Yeah, it was nice, even with my luggage there was no problem.
11048744
The lunar diarch is in equal parts honored and offended.
11049872
It’s hard to get a sense of scale on things like that. You’ve got to know, you’ve got to have seen it with your own eyes.
Thank you!
11054191
If it were completely closed, yes, since the air would be moving at the same speed as the car. However, the door is open, which makes things tricky. From what I understand, if you’re riding in a box car, you want to jam the door open, because if it closes all the way, odds are good you’re going to be stuck in that car until someone outside opens it up, and that could be a while. I don’t know how exactly, but there’s a way to use a track spike to jam the door so it can’t slide shut.
11054736
11054191
You 2 discuss Galilean Relativity. Einstein expanded on it later. Interestingly enough, flat-earthers deny Galilean relativity and claim that if one throws up an object, it should land far to the west because the Earth should turn beneath it. ¡They deny momentum! One can use momentum to show that the Earth rotates:
Objects on the surface of the Earth move faster to east than objects closer to the center of the Earth. If one finds a deep mineshaft, one can drop an object and it will seem to veer to the east and hit the east-side of the mineshaft.
11221827
So the question is, in a boxcar with open doors, how much effect does the wind have when Sweetsong is flying in that boxcar? And how does pegasus flight magic effect that?
11224029
The open door would cause a vortex with extreme turbulence on top of it (it would be a fractal pattern with vortexes in vortexes, but only the secondary vortexes would be powerful enough to concern her). As to Pegasi Magic, ¿who knows?
11224047
It’s fractal vortexes all the way down!
I figure that would give her some help, although we see in show that strong winds can affect pegasi.

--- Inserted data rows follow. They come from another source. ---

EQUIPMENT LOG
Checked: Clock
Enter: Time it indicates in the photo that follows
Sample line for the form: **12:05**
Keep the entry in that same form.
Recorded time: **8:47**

I forgot to reply in-chapter:
11225022
Also, her high mass (she is more massive than any flying bird with only pterosaurs having higher masses of flying Earth-Animals) would help her resist buffeting from turbulence. Turbulence is still poorly understood:
11225081
Also, her high mass (she is more massive than any flying bird with only pterosaurs having higher masses of flying Earth-Animals) would help her resist buffeting from turbulence.
The joys of momentum . . . I suppose the same principles regarding why a 747 can fly through wake turbulence with little effect, whereas a little Cessna flying through the same wake turbulence is gonna have big problems.
I suppose in some part it’s because it’s such a complex system. AFAIK the big stuff is pretty well-known, but as you start to get to smaller and smaller levels, it’s way more chaotic. And I think (could be wrong) in terms of long-term weather forecasting, that’s one of the problems. A few days out, the little stuff doesn’t typically make a big difference in what’s going to happen, but the further out you go, the more the little, unpredictable things add up.
11225889
The vortices shed from a butterfly in Brazil flapping its wings can cause tornadoes in Texas. If one tries to predict the weather a fortnight out from the present, the prediction is no better than historical data for that day of the year.
11225911
Yes.
I think that they’re a little better than historical data, since there are some large effects that can be taken into account (the jetstream, El Nino, etc.), but of course it’s just an educated guess.
Just taking the locomotive for a joyride, no big deal.
11362422
Right? How could a plan like that ever go wrong?